▸ Set problem: Render the records as a two-column CSV with the header row field,value and one row per line, starting with the line that contains "genus: Clibadium" and going on through the end of the records. Put each field in quotation marks, turn any line breaks into spaces, and leave the pictures out.

▸ Record set:
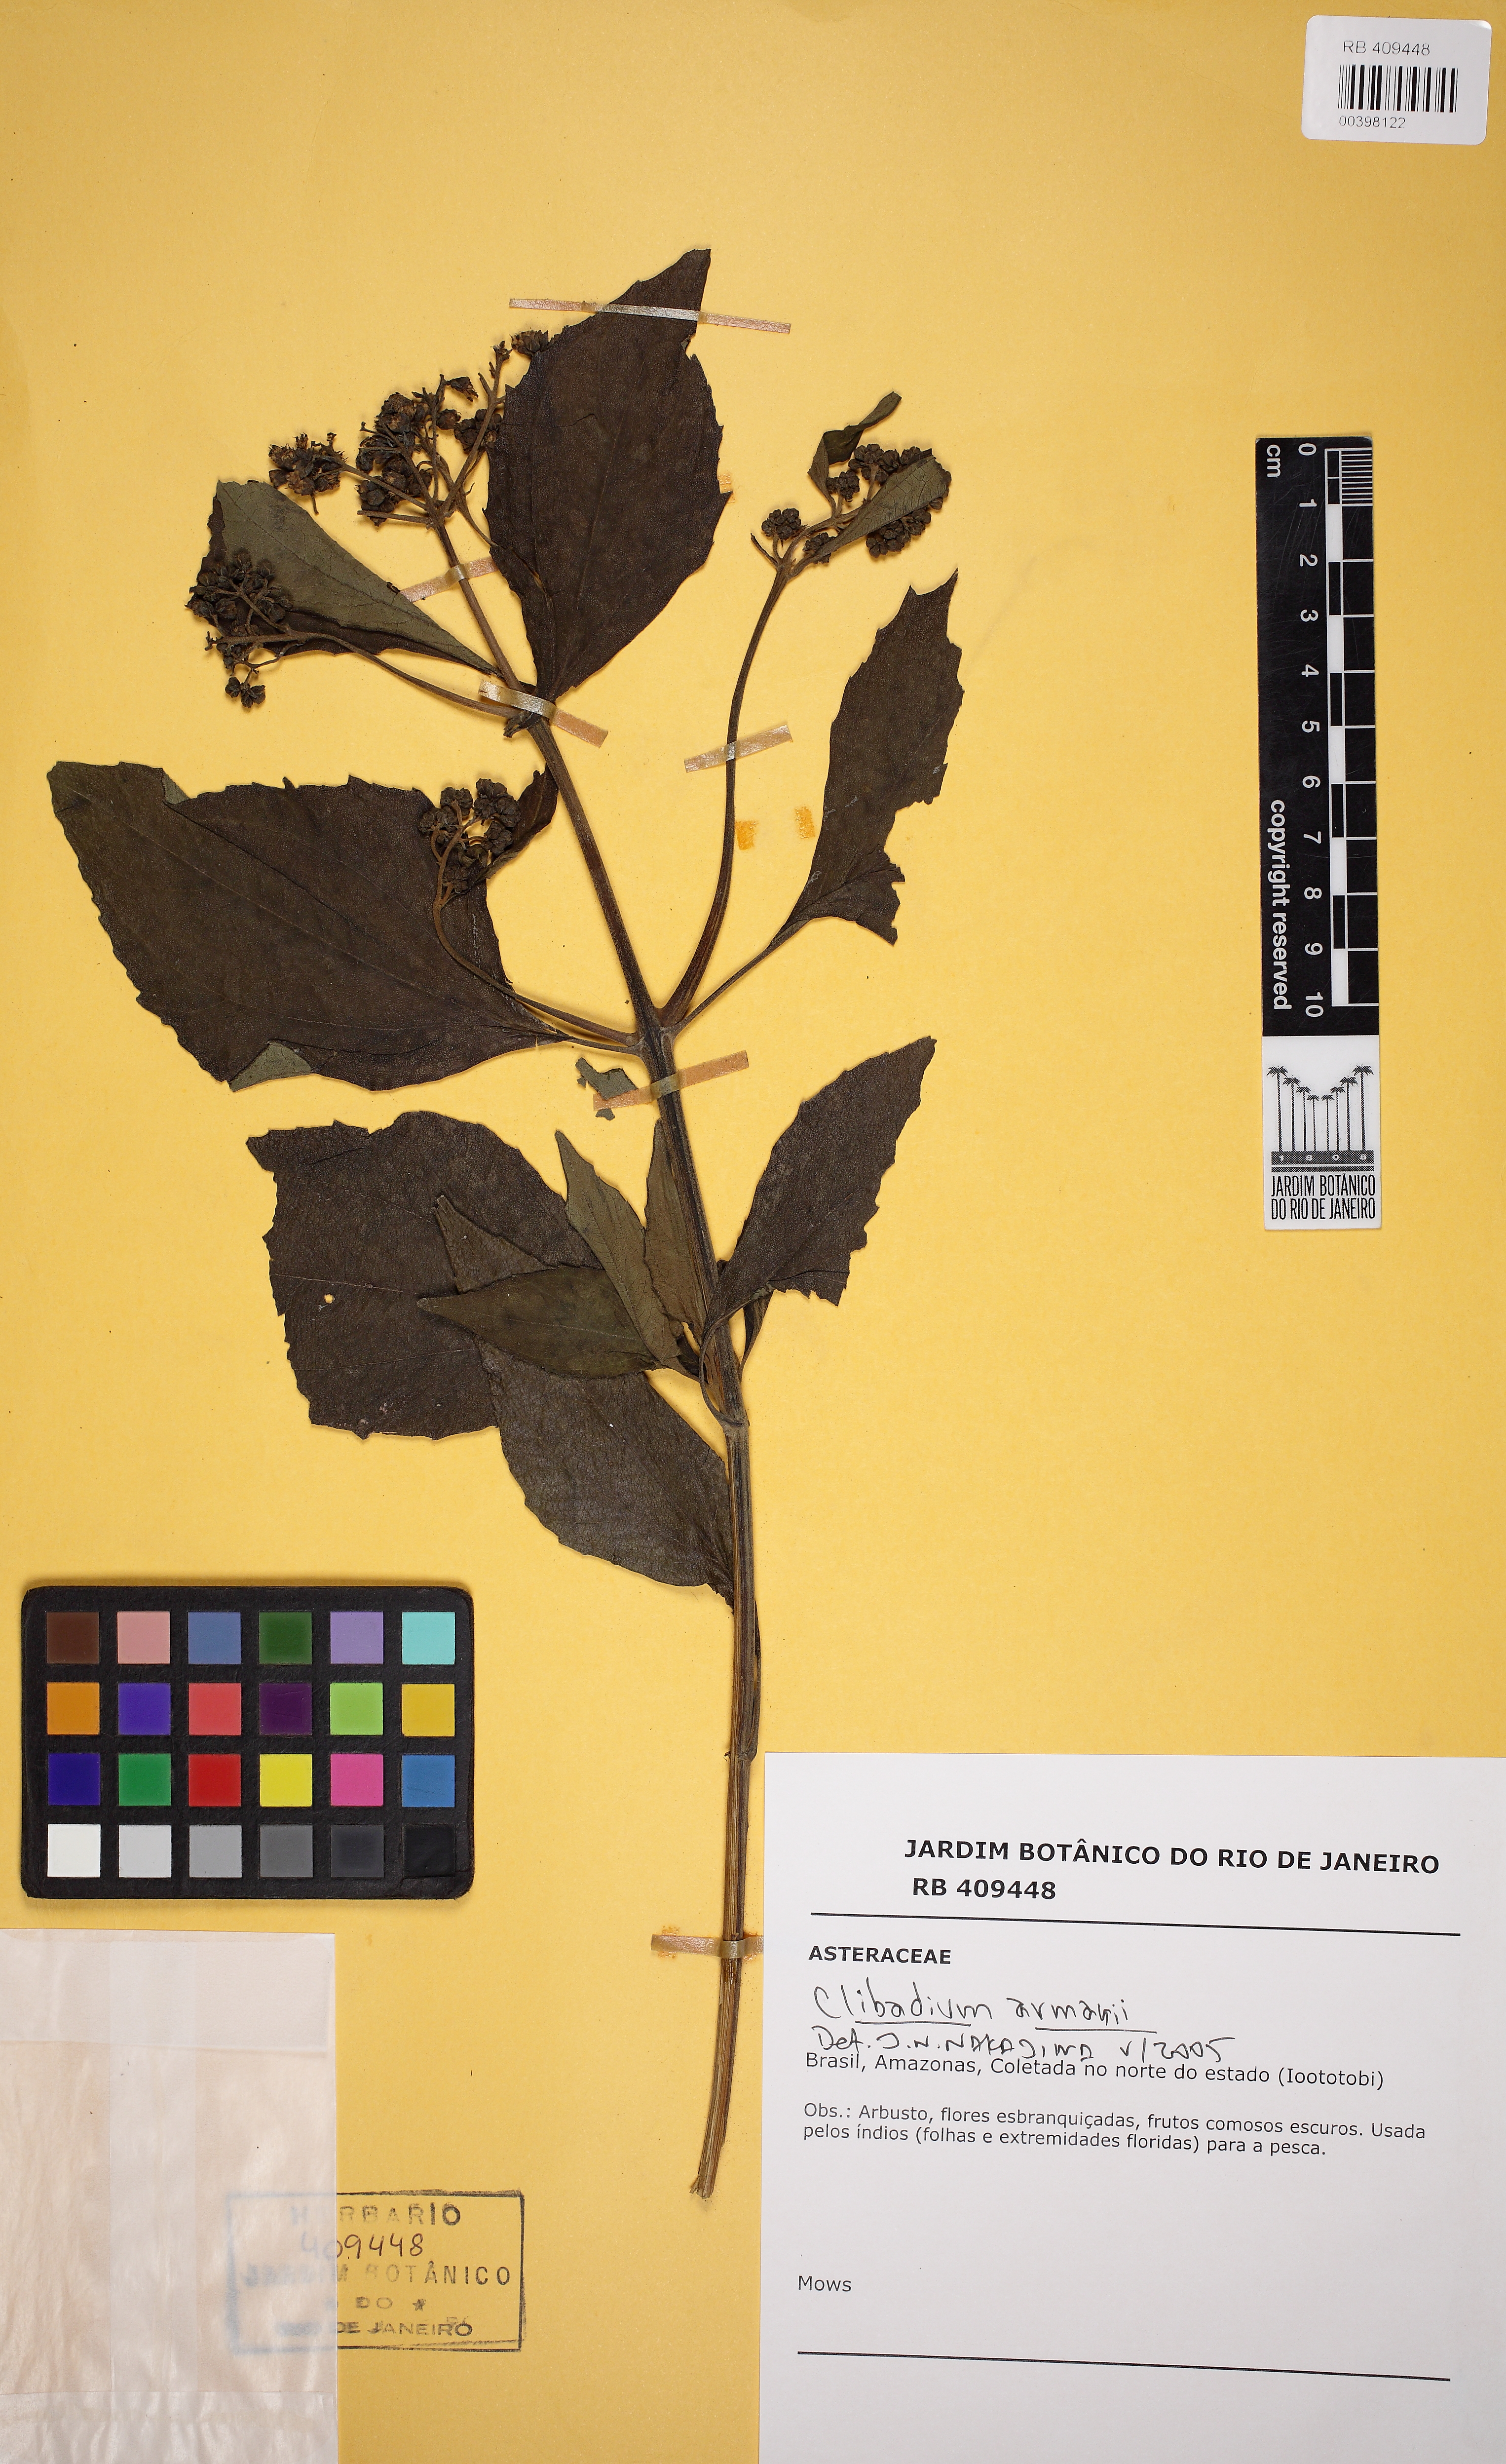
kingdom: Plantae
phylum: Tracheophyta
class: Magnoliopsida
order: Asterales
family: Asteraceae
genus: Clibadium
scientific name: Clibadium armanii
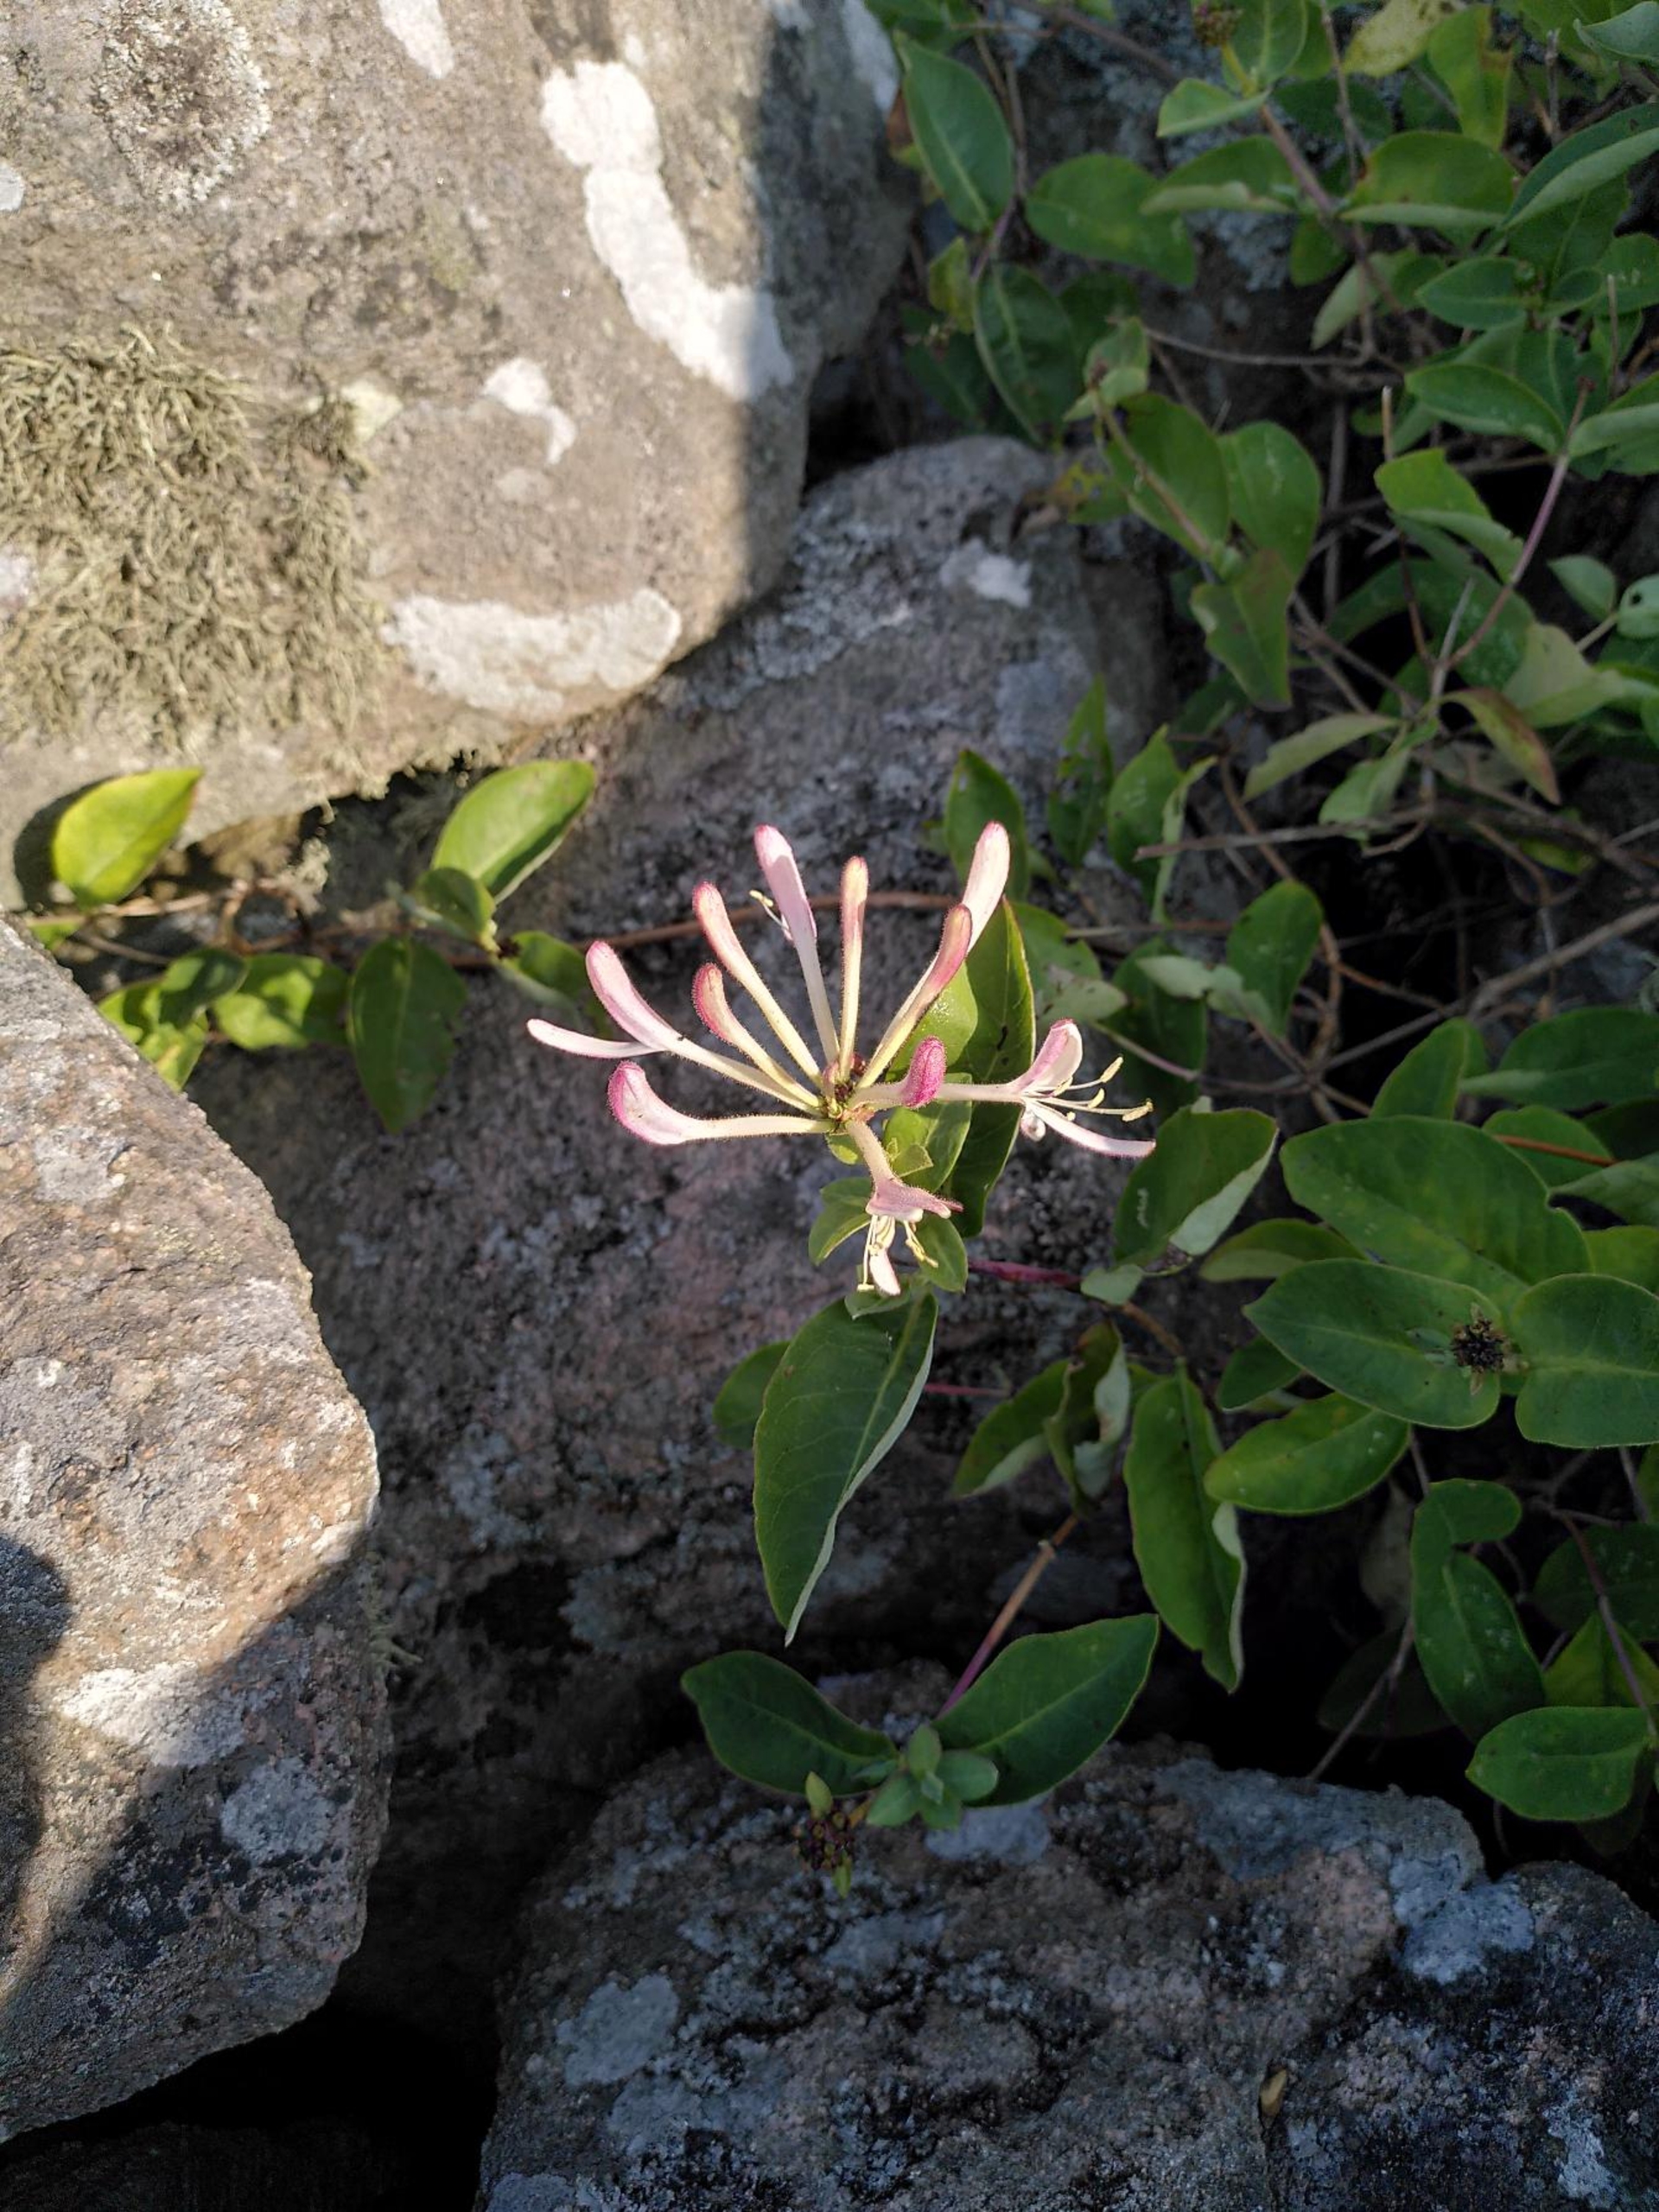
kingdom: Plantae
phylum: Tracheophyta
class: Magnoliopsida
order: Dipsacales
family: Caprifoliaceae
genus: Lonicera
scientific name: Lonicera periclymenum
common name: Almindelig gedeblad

▸ Exercise response:
field,value
"genus:","Clibadium"
"scientific name:","Clibadium armanii"
"kingdom:","Plantae"
"phylum:","Tracheophyta"
"class:","Magnoliopsida"
"order:","Dipsacales"
"family:","Caprifoliaceae"
"genus:","Lonicera"
"scientific name:","Lonicera periclymenum"
"common name:","Almindelig gedeblad"